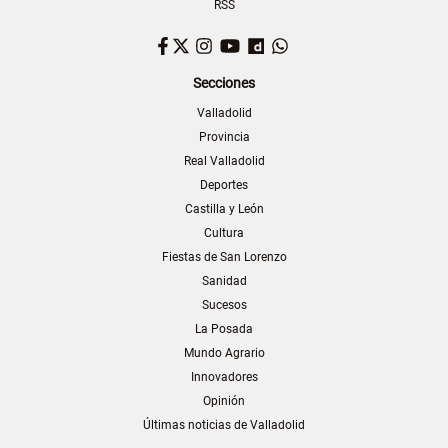
RSS
Facebook
Twitter
Instagram
YouTube
Dailymotion
WhatsApp
Secciones
Valladolid
Provincia
Real Valladolid
Deportes
Castilla y León
Cultura
Fiestas de San Lorenzo
Sanidad
Sucesos
La Posada
Mundo Agrario
Innovadores
Opinión
Últimas noticias de Valladolid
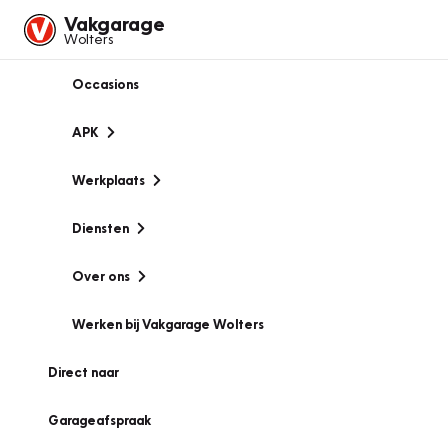
Vakgarage
Wolters
Occasions
APK
Werkplaats
Diensten
Over ons
Werken bij Vakgarage Wolters
Direct naar
Garageafspraak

Ziel der Aufgabe: Schreib bitte alle Zeilen oben genau ab und lass dabei die Bilder weg.

Ergebnis der Aufgabe:
RSS
Facebook
Twitter
Instagram
YouTube
Dailymotion
WhatsApp
Secciones
Valladolid
Provincia
Real Valladolid
Deportes
Castilla y León
Cultura
Fiestas de San Lorenzo
Sanidad
Sucesos
La Posada
Mundo Agrario
Innovadores
Opinión
Últimas noticias de Valladolid
Vakgarage
Wolters
Occasions
APK
Werkplaats
Diensten
Over ons
Werken bij Vakgarage Wolters
Direct naar
Garageafspraak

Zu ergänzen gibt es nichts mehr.